Handle race condition in creating alerts
What does this MR do and why?
When multiple requests are POSTed to an alert integration around the same time, there's a chance for a race condition to occur with writing to the database.
This MR adds handling for the two possible errors from that race condition:
- Writing to the database fails due to the uniqueness constraint in postgres
- Writing to the database fails due to the uniqueness validation on the model
How to set up and validate locally
Unfortunately, neither of these errors can be easily triggered by modifying inputs. So the simplest way to see the behavior locally is hackily via pry
.
-
Add a debugger in
app/services/concerns/alert_management/alert_processing.rb
def process_new_alert return if resolving_alert? + binding.pry if alert.save
-
Trigger alert processing in the rails console
payload = { 'annotations' => { 'title' => 'TITLE' }, 'startsAt' => '2022-08-04T11:22:40Z' } project = Project.first AlertManagement::ProcessPrometheusAlertService.new(project, payload).execute
-
When the debugger pops up, create an alert which will cause validations to fail.

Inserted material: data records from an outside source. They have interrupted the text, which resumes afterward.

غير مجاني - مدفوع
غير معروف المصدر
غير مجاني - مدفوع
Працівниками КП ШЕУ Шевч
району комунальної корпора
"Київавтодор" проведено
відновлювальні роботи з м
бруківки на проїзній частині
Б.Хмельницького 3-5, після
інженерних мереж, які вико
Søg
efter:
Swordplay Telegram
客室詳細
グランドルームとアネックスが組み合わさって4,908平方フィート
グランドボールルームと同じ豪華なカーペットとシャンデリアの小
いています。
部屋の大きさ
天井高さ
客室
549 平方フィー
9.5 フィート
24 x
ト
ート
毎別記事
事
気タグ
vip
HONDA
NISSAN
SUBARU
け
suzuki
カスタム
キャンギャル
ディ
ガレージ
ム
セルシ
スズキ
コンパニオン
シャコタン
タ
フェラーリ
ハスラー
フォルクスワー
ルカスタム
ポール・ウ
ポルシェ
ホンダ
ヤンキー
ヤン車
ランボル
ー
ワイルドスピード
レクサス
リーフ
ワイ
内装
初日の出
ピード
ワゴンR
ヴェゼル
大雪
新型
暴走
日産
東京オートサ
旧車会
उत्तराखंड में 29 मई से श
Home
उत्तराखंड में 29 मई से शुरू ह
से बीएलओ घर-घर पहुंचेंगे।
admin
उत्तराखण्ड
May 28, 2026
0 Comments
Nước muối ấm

> alert.dup.save > continue
-
Navigate to
Monitor > Alerts
in the UI to see the most recent alert w/ 2 events
MR acceptance checklist
This checklist encourages us to confirm any changes have been analyzed to reduce risks in quality, performance, reliability, security, and maintainability.
-
I have evaluated the MR acceptance checklist for this MR.
Related to https://gitlab.com/gitlab-org/gitlab/-/issues/348676 (lightly)